Pesimistis yang muncul semua berdalil, di samping wajah lama masih ada, maka harapan terjadi perubahan signifikan masih diragukan. Sejatinya perubahan itu dipengaruhi oleh dua hal yakni pemimpin dan sistem yang menaunginya. Memang benar pemimpin telah berganti, tetapi rakyat juga tidak lupa bahwa presiden yang terpilih sekarang adalah calon yang disponsori, bahkan dibela habis-habisan oleh presiden sebelumnya, sampai-sampai sang anak pun bisa menempati posisi wapres saat ini. Maka bisa dibayangkan bagaimana model kepemimpinan yang ada ke depan.
Malah, sistem politik yang masih sama yaitu sekuler-demokrasi tetap menjadi haluan koalisi gemuk ini. Sehingga pemerintahan yang dibangun koalisi, pemenangan juga oleh koalisi—ada biaya yang tidak murah dikeluarkan untuk pemenangan. Maka, sangat wajar politik balas budi itu terjadi. Banyaknya orang yang dirangkul dalam pemerintahan akan secara langsung berimbas pada makin sedikitnya orang/parpol yang akan mengkritisi pemerintahan ke depan, bahkan mungkin tidak ada.
Seandainya demokrasi mau jujur dengan sistemnya, seharusnya wajar ada oposisi dalam pemerintahan untuk balancing sistem pemerintahan. Namun, karena bukan lahan basah dan cenderung tidak menguntungkan, hal itu pun dianulir kemunculannya. Sehingga pemerintahan ke depan mungkin akan muncul seragam, bahkan mungkin antikritik juga seperti yang sebelumnya.
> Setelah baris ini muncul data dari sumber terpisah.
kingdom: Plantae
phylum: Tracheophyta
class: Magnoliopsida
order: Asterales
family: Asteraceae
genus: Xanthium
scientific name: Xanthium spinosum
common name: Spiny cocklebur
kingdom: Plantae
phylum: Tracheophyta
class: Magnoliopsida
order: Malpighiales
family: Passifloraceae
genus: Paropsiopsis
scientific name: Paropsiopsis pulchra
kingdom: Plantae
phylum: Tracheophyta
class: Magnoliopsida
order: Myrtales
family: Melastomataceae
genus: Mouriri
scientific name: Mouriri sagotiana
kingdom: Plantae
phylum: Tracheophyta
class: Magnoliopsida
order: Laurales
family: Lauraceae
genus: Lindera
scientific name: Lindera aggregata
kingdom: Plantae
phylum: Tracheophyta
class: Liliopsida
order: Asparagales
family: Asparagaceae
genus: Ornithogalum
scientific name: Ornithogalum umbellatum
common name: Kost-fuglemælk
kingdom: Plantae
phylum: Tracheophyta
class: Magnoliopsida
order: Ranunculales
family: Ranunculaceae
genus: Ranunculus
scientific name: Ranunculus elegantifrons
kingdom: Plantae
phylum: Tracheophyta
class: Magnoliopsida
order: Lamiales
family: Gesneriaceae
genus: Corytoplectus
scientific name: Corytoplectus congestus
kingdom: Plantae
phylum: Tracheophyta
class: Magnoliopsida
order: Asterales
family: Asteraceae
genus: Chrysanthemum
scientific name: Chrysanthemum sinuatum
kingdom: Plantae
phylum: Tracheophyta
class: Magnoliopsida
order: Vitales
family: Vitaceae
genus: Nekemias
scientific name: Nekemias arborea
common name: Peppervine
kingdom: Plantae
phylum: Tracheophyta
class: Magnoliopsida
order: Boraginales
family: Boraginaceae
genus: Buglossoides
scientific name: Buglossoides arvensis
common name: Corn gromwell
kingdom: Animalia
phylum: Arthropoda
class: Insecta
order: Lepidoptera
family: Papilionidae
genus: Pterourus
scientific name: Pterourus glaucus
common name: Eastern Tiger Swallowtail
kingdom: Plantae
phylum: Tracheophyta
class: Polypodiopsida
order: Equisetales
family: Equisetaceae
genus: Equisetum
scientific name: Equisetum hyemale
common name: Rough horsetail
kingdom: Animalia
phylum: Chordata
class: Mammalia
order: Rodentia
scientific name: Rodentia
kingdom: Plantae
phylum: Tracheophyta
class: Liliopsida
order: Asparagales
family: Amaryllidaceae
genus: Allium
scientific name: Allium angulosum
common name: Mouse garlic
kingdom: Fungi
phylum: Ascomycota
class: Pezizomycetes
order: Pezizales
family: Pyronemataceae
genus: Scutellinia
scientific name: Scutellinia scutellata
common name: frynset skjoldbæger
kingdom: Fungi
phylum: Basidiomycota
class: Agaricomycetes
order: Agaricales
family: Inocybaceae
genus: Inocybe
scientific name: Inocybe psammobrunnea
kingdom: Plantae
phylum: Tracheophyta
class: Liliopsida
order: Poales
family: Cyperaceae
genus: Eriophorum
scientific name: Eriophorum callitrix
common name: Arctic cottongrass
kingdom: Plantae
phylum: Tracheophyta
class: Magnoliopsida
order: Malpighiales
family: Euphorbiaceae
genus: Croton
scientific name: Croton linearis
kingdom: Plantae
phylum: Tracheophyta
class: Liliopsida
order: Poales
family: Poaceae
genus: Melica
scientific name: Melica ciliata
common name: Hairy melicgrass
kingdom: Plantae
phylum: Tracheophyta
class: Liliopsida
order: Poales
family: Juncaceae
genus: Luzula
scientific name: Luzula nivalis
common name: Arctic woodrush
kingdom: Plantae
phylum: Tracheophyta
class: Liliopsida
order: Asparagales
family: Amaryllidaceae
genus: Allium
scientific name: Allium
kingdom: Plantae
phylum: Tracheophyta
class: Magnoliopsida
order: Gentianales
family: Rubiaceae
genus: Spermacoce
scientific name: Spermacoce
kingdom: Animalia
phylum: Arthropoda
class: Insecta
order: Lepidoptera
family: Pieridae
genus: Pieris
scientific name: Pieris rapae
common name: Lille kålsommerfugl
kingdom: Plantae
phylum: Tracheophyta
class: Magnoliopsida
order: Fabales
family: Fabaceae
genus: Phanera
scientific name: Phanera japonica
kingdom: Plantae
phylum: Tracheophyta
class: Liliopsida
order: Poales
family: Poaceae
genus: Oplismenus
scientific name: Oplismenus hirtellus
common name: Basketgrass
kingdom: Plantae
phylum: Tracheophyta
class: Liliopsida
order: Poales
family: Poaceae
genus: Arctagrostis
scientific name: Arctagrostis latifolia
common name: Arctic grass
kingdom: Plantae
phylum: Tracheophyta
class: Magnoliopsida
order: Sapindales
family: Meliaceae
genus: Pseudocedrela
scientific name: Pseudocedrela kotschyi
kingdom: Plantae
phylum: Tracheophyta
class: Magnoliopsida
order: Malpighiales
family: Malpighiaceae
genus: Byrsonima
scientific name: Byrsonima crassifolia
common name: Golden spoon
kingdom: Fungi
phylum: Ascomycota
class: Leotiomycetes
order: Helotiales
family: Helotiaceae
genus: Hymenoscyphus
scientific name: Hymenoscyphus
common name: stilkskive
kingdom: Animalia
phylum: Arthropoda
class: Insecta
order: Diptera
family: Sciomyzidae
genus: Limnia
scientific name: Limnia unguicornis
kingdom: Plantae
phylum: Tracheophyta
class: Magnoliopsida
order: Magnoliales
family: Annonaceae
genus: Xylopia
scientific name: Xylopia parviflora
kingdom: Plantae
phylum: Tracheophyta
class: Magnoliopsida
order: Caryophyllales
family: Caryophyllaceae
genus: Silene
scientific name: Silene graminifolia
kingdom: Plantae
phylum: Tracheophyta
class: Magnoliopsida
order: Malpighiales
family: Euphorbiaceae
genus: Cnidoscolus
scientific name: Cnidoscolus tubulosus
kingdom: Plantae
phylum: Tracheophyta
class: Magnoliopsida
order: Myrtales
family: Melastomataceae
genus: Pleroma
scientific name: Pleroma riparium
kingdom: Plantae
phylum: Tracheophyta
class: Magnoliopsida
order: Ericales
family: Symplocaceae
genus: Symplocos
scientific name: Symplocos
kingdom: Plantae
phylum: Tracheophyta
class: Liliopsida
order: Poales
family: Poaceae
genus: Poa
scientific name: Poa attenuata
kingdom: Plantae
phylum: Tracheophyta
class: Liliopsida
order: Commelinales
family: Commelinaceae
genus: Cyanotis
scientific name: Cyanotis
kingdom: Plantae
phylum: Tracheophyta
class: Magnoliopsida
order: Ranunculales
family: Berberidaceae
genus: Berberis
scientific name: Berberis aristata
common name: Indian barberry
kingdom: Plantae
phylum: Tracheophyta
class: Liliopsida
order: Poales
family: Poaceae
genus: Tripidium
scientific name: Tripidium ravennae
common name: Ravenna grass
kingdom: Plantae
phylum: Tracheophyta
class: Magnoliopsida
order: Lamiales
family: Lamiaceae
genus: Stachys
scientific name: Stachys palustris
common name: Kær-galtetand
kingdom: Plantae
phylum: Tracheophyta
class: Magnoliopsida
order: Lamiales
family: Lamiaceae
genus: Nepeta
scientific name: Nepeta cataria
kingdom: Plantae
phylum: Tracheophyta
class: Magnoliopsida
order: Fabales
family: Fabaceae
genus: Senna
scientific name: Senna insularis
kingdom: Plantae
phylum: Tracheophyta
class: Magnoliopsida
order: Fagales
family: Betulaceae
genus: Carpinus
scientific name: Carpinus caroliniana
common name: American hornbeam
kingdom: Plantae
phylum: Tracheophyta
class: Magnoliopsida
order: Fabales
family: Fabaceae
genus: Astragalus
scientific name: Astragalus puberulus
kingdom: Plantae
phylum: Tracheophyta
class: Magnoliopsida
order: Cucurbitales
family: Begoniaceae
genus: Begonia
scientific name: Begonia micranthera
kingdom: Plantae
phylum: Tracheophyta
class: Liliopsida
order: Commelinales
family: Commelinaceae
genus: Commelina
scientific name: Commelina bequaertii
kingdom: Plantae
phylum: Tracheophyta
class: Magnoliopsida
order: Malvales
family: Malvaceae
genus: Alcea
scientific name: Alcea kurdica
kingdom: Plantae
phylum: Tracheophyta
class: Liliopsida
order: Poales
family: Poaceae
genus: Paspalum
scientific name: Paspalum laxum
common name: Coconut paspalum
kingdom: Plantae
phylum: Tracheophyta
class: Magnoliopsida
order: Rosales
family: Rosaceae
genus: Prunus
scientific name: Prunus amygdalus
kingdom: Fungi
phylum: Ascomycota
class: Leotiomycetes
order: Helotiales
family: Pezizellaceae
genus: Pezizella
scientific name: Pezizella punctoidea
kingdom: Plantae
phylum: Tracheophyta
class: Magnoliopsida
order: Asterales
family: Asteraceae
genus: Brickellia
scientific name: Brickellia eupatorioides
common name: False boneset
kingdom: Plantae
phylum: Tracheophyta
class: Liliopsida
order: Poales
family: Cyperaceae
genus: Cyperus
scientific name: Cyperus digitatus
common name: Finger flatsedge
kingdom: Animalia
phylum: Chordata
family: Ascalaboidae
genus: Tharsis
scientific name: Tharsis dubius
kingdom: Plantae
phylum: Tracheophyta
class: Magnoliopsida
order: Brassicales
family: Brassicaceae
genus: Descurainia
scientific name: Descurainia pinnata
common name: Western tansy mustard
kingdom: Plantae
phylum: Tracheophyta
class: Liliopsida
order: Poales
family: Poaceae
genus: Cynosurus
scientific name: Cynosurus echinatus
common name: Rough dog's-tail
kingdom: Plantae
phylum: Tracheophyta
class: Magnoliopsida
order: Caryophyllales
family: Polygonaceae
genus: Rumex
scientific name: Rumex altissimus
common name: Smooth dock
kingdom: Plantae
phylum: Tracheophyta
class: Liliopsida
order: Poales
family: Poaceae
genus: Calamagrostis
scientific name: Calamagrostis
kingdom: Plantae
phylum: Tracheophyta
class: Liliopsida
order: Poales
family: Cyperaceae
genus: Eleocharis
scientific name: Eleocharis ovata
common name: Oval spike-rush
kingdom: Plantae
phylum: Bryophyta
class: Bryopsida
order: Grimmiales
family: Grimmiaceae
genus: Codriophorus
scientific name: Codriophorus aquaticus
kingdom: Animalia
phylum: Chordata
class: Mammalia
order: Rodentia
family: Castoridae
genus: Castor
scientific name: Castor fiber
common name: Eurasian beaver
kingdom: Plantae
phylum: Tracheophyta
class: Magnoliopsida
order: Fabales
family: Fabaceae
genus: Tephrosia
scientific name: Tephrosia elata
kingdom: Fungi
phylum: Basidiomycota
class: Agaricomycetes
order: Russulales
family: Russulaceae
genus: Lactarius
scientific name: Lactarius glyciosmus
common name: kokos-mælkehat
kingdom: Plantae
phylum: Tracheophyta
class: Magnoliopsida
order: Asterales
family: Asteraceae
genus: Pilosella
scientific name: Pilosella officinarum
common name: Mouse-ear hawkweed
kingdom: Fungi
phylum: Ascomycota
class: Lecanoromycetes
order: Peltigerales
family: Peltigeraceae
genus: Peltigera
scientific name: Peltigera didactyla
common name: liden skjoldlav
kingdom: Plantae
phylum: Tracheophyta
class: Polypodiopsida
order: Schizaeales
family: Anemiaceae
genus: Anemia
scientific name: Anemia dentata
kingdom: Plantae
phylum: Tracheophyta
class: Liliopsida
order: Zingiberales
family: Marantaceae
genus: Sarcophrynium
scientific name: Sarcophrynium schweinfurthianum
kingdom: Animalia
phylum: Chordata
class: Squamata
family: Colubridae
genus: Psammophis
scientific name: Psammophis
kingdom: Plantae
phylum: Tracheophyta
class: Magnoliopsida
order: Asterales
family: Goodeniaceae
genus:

Begitulah realitasnya sistem pemerintahan kapitalis-demokrasi. Sudahlah pemerintahan ditetapkan dengan suara terbanyak, bahkan pihak yang berkuasa adalah yang punya kapital besar (oligarki) karena aktivitas politik demokrasi yang berbiaya besar tidak akan bisa lepas dari penyandang dana dengan aneka kompensasi, misalnya PSN, tambang, dan sebagainya.
Alhasil, berharap pada demokrasi untuk kesekian kalinya bagi rakyat muslim terbesar di negeri ini akan kembali mendulang kekecewaan seperti masa-masa sebelumnya. Seharusnya, umat Islam di negeri ini mau mendalami agama Islam yang telah sempurna mengatur hidup ini. Sungguh Allah berfirman, "Pada hari ini telah Aku sempurnakan agamamu untukmu, telah Aku cukupkan nikmat-Ku bagimu, dan telah Aku ridai Islam sebagai agamamu." (QS al-Maidah: 3)
Allah Swt. berfirman, "Dan tidaklah patut bagi laki-laki yang mukmin dan tidak (pula) bagi perempuan yang mukmin, apabila Allah dan Rasul-Nya telah menetapkan suatu ketetapan, akan ada bagi mereka pilihan (yang lain) tentang urusan mereka. Dan barangsiapa mendurhakai Allah dan Rasul-Nya, maka sungguhlah dia telah sesat, sesat yang nyata." (QS al-Ahzab: 36)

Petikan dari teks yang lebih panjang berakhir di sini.